*EXTRACTED TEXT:*
>>>>

Boost C++ Libraries Home Libraries People FAQ More

PrevUpHomeNext

Testing

We work under the assumption that untested code doesn't work, so some tests for your new special function are in order, we'll divide these up in to 3 main categories:

Spot Tests

Spot tests consist of checking that the expected exception is generated when the inputs are in error (or otherwise generate undefined values), and checking any special values. We can check for expected exceptions with BOOST_CHECK_THROW, so for example if it's a domain error for the last parameter to be outside the range [0,1] then we might have:

BOOST_CHECK_THROW(my_special(0, -0.1), std::domain_error);
BOOST_CHECK_THROW(my_special(0, 1.1), std::domain_error);

When the function has known exact values (typically integer values) we can use BOOST_CHECK_EQUAL:

BOOST_CHECK_EQUAL(my_special(1.0, 0.0), 0);
BOOST_CHECK_EQUAL(my_special(1.0, 1.0), 1);

When the function has known values which are not exact (from a floating point perspective) then we can use BOOST_CHECK_CLOSE_FRACTION:

// Assumes 4 epsilon is as close as we can get to a true value of 2Pi:
BOOST_CHECK_CLOSE_FRACTION(my_special(0.5, 0.5), 2 * constants::pi<double>(), std::numeric_limits<double>::epsilon() * 4);
Independent Test Values

If the function is implemented by some other known good source (for example Mathematica or it's online versions functions.wolfram.com or www.wolframalpha.com then it's a good idea to sanity check our implementation by having at least one independendly generated value for each code branch our implementation may take. To slot these in nicely with our testing framework it's best to tabulate these like this:

// function values calculated on http://functions.wolfram.com/
static const boost::array<boost::array<T, 3>, 10> my_special_data = {{
    {{ SC_(0), SC_(0), SC_(1) }},
    {{ SC_(0), SC_(1), SC_(1.26606587775200833559824462521471753760767031135496220680814) }},
    /* More values here... */
}};

We'll see how to use this table and the meaning of the SC_ macro later. One important point is to make sure that the input values have exact binary representations: so choose values such as 1.5, 1.25, 1.125 etc. This ensures that if my_special is unusually sensitive in one area, that we don't get apparently large errors just because the inputs are 0.5 ulp in error.

<<<<

*AVAILABLE DATA:*

>>>>

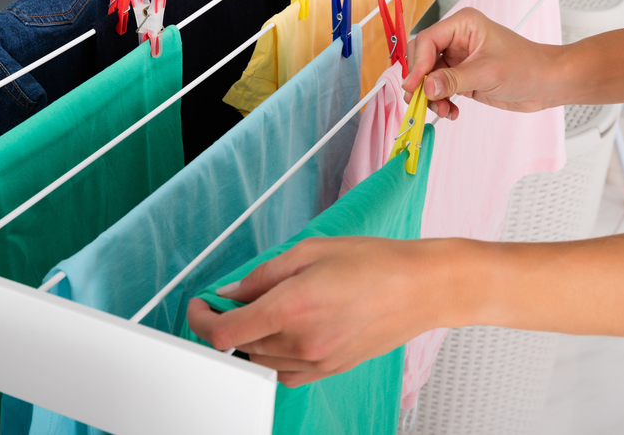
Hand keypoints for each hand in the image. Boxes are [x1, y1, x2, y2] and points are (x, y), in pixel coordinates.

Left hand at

<<<<

*ACTIVITY LIST:*
[1] Please answer these questions from the Boost page on testing special functions:
(a) Which macro does the page use to check that an expected exception is thrown?
(b) Into how many main categories does the page divide the tests?
(c) What property should input values in the independent test table have, and which example values are given?
[2] Write the next part of the Boost page on testing special functions, picking up right after its final sentence.

*ANSWERS FOR THE TASKS:*
[1]
(a) BOOST_CHECK_THROW
(b) Three
(c) They should have exact binary representations, such as 1.5, 1.25, 1.125.

[2]
Random Test Values

We can generate a large number of test values to check both for future regressions, and for accumulated rounding or cancellation error in our implementation. Ideally we would use an independent implementation for this (for example my_special may be defined in directly terms of other special functions but not implemented that way for performance or accuracy reasons). Alternatively we may use our own implementation directly, but with any special cases (asymptotic expansions etc) disabled. We have a set of tools to generate test data directly, here's a typical example:

#include <boost/multiprecision/cpp_dec_float.hpp>
#include <boost/math/tools/test_data.hpp>
#include <boost/test/included/prg_exec_monitor.hpp>
#include <fstream>

using namespace boost::math::tools;
using namespace boost::math;
using namespace std;
using namespace boost::multiprecision;

template <class T>
T my_special(T a, T b)
{
   // Implementation of my_special here...
   return a + b;
}

int cpp_main(int argc, char*argv [])
{
   //
   // We'll use so many digits of precision that any
   // calculation errors will still leave us with
   // 40-50 good digits.  We'll only run this program
   // once so it doesn't matter too much how long this takes!
   //
   typedef number<cpp_dec_float<500> > bignum;

   parameter_info<bignum> arg1, arg2;
   test_data<bignum> data;

   bool cont;
   std::string line;

   if(argc < 1)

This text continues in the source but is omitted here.